Le règlement provisoire de 1791est illustré par le le personnage en bas et à gauche sur la planche . Dès 1789 apparait une importante modification de la répartition des couleurs distinctives qui se trouvent réduites à 7, et Dillon retrouve sa distinctive noire. En 1791 l'uniforme se décrit ainsi: habit rouge, collet, parements, patte de parements et revers noirs. Boutons de cuivre, 7 sur le revers, et 3 au dessous des revers sur l'habit à droite, 3 boutons sur les pattes de parement, et 3 sur chacunes des poches. Les poches sont en long bordées de noire à 3 boutons. Pattes d'épaule rouges bordées de noir. Veste et culotte blanches. Il porte de nouveau un casque de cuir à chenille. Ce dernier casque comme son prédécesseur sera jugé lui aussi trop couteux et ne dispensant pas d'avoir également un chapeau, il sera supprimé en 1795.

Musiciens

On a bien une description mais elle est moderne de L. Vallet (4) qui ne donne pas de source. La voici donc sous toute réserve pour Dillon en 1744: habit, veste et culotte rouge, l'habit bordé d'un double galon à fond blanc et chevrons rouges.

Drapeaux 

Lemau en 1730-33 indique: rouge et bleu, croix rouge ornée de couronnes et de harpes, 3 drapeaux. Le dessin qui l'accompagne apporte quelques précisions, les couronnes dans les quartiers sont disposées en oblique, la croix rouge est bordée de blanc et la harpe placée en motif central. Drapeau colonel blanc avec les mêmes motifs.

A partir de 1735 le régiment prend la distinctive noire. On retrouve alors cette description : ce régiment a 3 drapeaux, dont un blanc Colonel, avec une couronne d'Angleterre dans chaque quarré, et une harpe en or au milieu de la croix blanche, ainsi qu'aux deux drapeaux d'ordonnance rouges et noirs et croix rouges, bordées de blanc. Avec cette devise dans les bras de la croix "IN HOC SIGNO VINCES". "par ce signe je vaincrais". Drapeaux qu'il conservera jusqu'à sa réforme.

 

Le tableau de Chaligny outre le fait qu'il indique en titre Dillon Allemand ! donne un drapeau colonel légèrement différent.
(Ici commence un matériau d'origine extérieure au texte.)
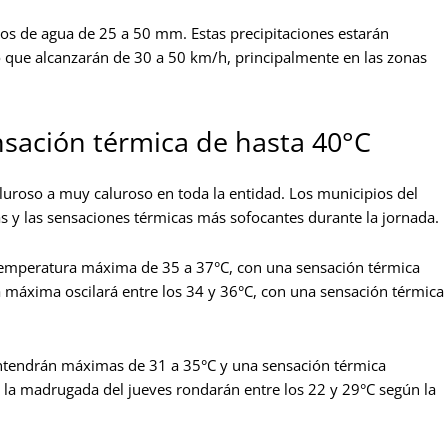
s de agua de 25 a 50 mm. Estas precipitaciones estarán
o que alcanzarán de 30 a 50 km/h, principalmente en las zonas
sación térmica de hasta 40°C
aluroso a muy caluroso en toda la entidad. Los municipios del
as y las sensaciones térmicas más sofocantes durante la jornada.
 temperatura máxima de 35 a 37°C, con una sensación térmica
la máxima oscilará entre los 34 y 36°C, con una sensación térmica
ntendrán máximas de 31 a 35°C y una sensación térmica
la madrugada del jueves rondarán entre los 22 y 29°C según la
Il est à fond blanc, une couronne dans les quartiers, ou plutôt ici dans les angles car la croix piquée n'y est pas marquée, la harpe d'or au centre et la devise se retrouve placée dans une banderolle au dessus du motif central.

Notes:

-(1) Les liens entre la Maison de Dillon et la France est ancien, quand Cromwell confisque leurs terres aux Dillons, il les oblige à se réfugier en France jusqu'à ce que leurs biens leur soient restitués en 1663. C'est ainsi que le 26 mars 1653 un premier régiment irlandais de Dillon, soldé par la France, est levé par James Dillon a partir d'Irlandais refugiés en France et fuyant Cromwell. Le régiment se distingue à la bataille des Dunes (Dunkerque) en juin 1658. Il est réformé en février 1664 à la mort de son colonel.
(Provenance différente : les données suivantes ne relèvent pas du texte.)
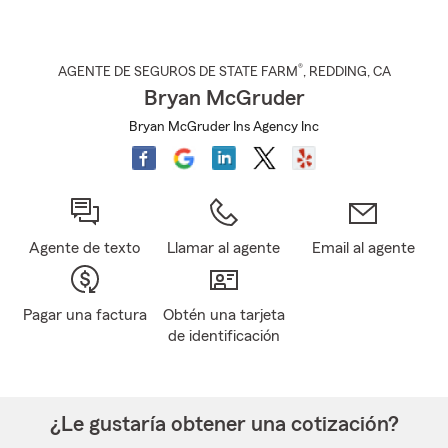
®
AGENTE DE SEGUROS DE STATE FARM
,
REDDING
, CA
Bryan McGruder
Bryan McGruder Ins Agency Inc
Agente de texto
Llamar al agente
Email al agente
Pagar una factura
Obtén una tarjeta
de identificación
¿Le gustaría obtener una cotización?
- (2) En Irlande l'aîné de la Maison de Dillon est pair d'Irlande et depuis 1621 fait par James I vicomte (viscount) Dillon de Costello Gallen mais on voit parfois simplement le titre de vicomte de Dillon alors qu'en France ils seront faits par Louis XIV comte de Dillon. Ce qui fait que certains membres de la Maison de Dillon au service de la France seront parfois titrés en même temps de comte de Dillon pour la France et de vicomte de Costello Gallen ou de Dillon pour leur héritage Irlandais. Et que certains ne seront ni comte ni vicomte et parfois appelés chevaliers (Earl). Ce qui peut rendre difficile de suivre les filiations.

- (3) Pourquoi ne pas réformer Bulkeley et le verser dans Dillon puisque le régiment est destiné au comte de Dillon? On en revient toujours à la règle et au prestige de l'ancienneté, on conserve le régiment le plus ancien ici Bulkeley que l'on va donner à Arthur Dillon et l'on réforme Dillon que l'on verse dans Bulkeley.

- (4) Louis Vallet est un illustrateur de la fin du 18me et début 19me très connu pour ses dessins humoristiques et pour ses talents de dessinateur que l'on retrouve dans des ouvrages consacrés aux armées et surtout la cavalerie comme dans les "Croquis de cavalerie".